Questo contesto politico è un po’ oscurato dalle ombre sul Colle emerse dal voto del Senato sul ddl Zan sull’omotransfobia: il Parlamento è spaccato, con Montecitorio al centro-sinistra, Palazzo Madama al centro-destra. Una situazione di stallo che nelle votazioni per il Quirinale, fra tre mesi, potrebbe determinare una paralisi, com’è avvenuto nel 2013. L’allora segretario del Pd Bersani, colpito dai franchi-tiratori (101) che affossarono la candidatura di Romano Prodi, ha già lanciato l’allarme, chiedendo ai parlamentari di “non bruciare” la figura di Mario Draghi. Per uscire dall’impasse è tuttavia necessaria una vasta intesa destra-sinistra, su Mattarella, Draghi o un’autorevole figura terza. Ma oggi siamo ancora alle baruffe quotidiane, con i parlamentari che premono per una scelta che eviti le elezioni anticipate.

Sul ddl Zan il Pd e la Lega hanno mutato posizione dall’estate all’autunno: il segretario Letta era per la difesa integrale del testo, salvo accettare modifiche alla vigilia del voto; a sua volta Salvini, dialogante a luglio, è divenuto intransigente per la concorrenza con la Meloni e ha presentato, con Calderoli, l’emendamento-tagliola che ha bloccato tutto. Ma su norme così delicate, di alto contenuto etico, non dovrebbe prevalere una visione strategica e non tattica? E cosa dire dell’eterno duello Renzi-Letta, anche sulla matrice dei franchi-tiratori?

Nel merito del ddl Zan, dopo il voto l’editorialista de “La Stampa” Marcello Sorgi, pur scrivendo su un foglio schierato a favore, ha sottolineato l’opportunità di modifiche per la genericità e l’incertezza di alcune norme, in primis l’identità di genere con il tema collegato del “sesso percepito”. Tesi analoghe, da mesi, sono sostenute dall’eminente giurista Giovanni Flick, che ha parlato di definizioni vaghe e approssimative; nel mondo femminista è aperto il contrasto tra chi ritiene l’identità di genere una conquista e chi, all’opposto, la considera una nuova forma di emarginazione.

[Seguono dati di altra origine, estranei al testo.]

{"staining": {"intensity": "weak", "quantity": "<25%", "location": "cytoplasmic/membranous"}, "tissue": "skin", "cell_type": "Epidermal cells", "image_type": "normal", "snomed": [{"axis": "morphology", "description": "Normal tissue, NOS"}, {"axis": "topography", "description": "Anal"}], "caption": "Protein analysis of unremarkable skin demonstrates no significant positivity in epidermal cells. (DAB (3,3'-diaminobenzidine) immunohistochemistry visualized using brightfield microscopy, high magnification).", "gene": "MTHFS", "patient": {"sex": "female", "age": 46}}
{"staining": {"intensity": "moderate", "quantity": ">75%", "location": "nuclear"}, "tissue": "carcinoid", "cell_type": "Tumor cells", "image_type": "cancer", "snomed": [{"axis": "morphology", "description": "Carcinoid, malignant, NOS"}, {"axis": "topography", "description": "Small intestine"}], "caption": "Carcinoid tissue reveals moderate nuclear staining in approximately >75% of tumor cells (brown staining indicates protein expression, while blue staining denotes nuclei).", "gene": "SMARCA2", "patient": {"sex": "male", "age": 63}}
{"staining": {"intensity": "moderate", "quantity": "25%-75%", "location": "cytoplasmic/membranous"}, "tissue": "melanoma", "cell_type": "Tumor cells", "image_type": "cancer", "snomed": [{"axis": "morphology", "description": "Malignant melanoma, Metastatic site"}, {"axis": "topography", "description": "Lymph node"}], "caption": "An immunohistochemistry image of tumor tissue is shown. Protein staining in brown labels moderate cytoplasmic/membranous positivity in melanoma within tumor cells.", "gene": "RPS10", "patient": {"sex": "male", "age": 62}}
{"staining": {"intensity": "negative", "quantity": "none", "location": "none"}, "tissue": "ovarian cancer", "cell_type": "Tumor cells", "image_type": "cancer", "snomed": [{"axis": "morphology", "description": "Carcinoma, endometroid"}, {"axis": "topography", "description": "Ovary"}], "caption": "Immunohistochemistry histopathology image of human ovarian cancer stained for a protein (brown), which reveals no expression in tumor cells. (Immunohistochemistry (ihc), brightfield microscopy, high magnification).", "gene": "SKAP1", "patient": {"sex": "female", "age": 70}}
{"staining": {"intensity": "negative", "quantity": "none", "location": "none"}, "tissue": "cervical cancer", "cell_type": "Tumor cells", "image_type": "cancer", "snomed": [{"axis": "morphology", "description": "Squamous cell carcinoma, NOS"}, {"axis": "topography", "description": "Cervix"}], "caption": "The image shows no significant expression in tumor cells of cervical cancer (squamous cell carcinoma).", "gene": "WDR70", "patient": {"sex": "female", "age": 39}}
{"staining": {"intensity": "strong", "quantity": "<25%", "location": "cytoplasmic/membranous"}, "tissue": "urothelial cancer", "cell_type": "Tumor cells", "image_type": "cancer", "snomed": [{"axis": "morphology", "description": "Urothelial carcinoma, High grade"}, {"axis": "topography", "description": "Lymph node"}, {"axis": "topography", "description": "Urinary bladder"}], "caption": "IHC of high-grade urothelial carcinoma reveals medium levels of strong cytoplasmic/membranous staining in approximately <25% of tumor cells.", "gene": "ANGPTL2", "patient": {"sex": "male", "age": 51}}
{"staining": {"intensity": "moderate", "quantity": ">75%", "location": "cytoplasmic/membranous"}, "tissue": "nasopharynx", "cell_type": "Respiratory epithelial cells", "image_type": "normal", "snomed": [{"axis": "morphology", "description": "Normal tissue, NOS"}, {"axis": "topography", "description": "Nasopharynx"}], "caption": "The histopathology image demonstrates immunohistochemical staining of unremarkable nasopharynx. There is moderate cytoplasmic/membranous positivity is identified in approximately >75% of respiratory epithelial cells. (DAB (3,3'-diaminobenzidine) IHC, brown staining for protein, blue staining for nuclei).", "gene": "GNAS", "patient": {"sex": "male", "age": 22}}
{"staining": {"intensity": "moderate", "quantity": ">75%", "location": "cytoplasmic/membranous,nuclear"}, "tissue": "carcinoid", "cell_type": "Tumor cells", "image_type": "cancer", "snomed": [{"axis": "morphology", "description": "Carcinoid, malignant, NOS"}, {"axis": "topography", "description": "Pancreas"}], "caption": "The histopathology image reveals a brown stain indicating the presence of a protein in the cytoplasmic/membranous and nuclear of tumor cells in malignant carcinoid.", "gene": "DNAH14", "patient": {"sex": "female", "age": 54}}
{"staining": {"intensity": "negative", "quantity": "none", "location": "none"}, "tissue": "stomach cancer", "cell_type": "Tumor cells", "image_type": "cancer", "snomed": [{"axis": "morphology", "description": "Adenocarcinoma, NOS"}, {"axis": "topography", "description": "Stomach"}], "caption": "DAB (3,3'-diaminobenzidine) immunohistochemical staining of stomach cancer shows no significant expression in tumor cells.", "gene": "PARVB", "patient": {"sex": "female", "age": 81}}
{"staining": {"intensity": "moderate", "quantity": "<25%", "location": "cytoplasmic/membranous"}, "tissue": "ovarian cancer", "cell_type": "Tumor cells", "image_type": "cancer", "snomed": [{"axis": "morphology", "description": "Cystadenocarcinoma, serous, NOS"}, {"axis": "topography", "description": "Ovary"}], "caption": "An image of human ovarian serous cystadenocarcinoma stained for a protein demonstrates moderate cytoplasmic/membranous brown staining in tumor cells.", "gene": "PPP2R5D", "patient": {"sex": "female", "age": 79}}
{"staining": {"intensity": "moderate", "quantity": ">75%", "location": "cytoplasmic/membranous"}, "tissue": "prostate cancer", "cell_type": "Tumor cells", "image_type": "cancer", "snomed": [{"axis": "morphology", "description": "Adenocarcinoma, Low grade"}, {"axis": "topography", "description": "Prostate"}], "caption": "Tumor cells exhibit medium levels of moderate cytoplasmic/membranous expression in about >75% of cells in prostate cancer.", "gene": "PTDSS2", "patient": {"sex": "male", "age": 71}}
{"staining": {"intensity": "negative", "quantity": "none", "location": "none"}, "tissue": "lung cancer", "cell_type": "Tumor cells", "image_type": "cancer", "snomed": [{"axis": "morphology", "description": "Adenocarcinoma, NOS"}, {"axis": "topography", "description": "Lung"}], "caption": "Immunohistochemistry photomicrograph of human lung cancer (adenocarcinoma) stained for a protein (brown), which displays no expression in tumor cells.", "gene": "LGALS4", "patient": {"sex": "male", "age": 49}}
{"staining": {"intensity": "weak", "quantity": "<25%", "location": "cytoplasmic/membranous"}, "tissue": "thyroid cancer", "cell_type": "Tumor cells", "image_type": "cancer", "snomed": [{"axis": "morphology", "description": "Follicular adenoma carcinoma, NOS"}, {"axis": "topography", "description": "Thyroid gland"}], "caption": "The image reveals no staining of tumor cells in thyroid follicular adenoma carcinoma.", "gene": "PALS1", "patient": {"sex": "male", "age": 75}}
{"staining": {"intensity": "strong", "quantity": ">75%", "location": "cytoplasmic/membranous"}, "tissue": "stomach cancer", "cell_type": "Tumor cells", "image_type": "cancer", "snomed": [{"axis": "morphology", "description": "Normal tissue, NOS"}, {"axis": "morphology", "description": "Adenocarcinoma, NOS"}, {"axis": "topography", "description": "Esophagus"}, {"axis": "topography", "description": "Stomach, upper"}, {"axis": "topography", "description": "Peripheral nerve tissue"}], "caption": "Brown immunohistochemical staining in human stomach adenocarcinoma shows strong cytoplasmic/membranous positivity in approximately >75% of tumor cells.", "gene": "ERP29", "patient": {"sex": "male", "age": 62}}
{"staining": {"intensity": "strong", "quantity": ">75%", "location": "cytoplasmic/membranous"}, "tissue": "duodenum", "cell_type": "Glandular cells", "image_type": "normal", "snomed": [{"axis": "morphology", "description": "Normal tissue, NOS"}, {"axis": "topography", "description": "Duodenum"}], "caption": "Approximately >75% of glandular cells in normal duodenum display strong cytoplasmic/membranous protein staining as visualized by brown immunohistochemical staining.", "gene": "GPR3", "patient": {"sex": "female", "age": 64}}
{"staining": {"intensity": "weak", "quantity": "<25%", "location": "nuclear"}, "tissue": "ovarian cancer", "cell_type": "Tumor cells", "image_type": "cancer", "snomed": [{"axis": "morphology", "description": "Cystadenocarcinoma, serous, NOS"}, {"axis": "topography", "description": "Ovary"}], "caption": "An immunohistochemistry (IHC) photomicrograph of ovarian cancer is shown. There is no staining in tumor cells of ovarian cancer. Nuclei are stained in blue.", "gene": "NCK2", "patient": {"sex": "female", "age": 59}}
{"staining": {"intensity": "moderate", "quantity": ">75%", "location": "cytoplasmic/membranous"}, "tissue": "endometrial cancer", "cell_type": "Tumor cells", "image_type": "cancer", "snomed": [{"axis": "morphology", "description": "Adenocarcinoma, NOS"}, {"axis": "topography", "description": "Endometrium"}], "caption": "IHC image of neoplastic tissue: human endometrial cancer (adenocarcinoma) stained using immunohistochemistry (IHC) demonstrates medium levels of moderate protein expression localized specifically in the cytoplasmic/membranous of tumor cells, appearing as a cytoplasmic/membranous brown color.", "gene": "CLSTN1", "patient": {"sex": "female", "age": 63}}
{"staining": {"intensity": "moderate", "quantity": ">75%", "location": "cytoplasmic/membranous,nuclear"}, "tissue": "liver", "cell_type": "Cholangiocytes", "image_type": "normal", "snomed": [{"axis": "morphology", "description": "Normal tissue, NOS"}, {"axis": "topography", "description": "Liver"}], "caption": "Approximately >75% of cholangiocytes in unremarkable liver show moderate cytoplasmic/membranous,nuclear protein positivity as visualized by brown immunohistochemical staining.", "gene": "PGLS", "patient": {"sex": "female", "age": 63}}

Autorevolmente Papa Francesco aveva esortato a non confondere la condizione omosessuale (una realtà) con l’identità di genere (una finzione). A sua volta il presidente della Cei card. Bassetti ha rilanciato l’esigenza di un dialogo aperto e non pregiudiziale, anche con la partecipazione dei cattolici. Per ora il ddl Zan resta fermo sei mesi in commissione, poi si vedrà (se non interverrà lo scioglimento anticipato delle Camere).

Sul fronte politico appare invece migliore l’iter della legge di bilancio statale per il 2022. Il Governo, grazie al miglioramento del quadro economico, ha elevato gli stanziamenti a 30 miliardi, almeno 12 dei quali dedicati al taglio delle tasse. Su questo tema le forze politiche e sociali potranno portare correttivi, anche sostanziali: questa concreta possibilità ha indotto i sindacati a una mobilitazione morbida, nonostante il superamento della quota 100 per le pensioni. D’altra parte, perdurando la pandemia, uno sciopero generale non sarebbe stato compreso dall’opinione pubblica; va inoltre evitato, in materia pensionistica, lo scontro giovani-anziani, tra garantiti e senza-tutela.

Nelle forze politiche, infine, proseguono i contrasti interni. Nei pentastellati Grillo e Di Maio mal sopportano la leadership di Conte e tendono a differenziarsi, anche nel giudizio sul G20. Nel Pd, mentre Letta persegue una “maggioranza Ursula” (senza Renzi), la componente moderata di “Base riformista”, guidata dal ministro Guerini, non vede alternativa alla linea dell’unità nazionale, anche per l’indisponibilità dei centristi (Calenda) ad alleanze politiche con i Grillini.

Nel centro-destra continua lo scontro tra Salvini e i ministri forzisti Brunetta, Carfagna, Gelmini: i “governisti” non credono alla candidatura di Berlusconi al Quirinale e non apprezzano l’intesa con Salvini, che continua a inseguire i sovranisti (ultimo caso quello del presidente brasiliano Bolsonaro, accompagnato dal segretario della Lega nella sua visita in Italia); anche Giorgetti è apparso critico con il proprio segretario.

Molte fibrillazioni, con un quadro politico sempre debole e diviso.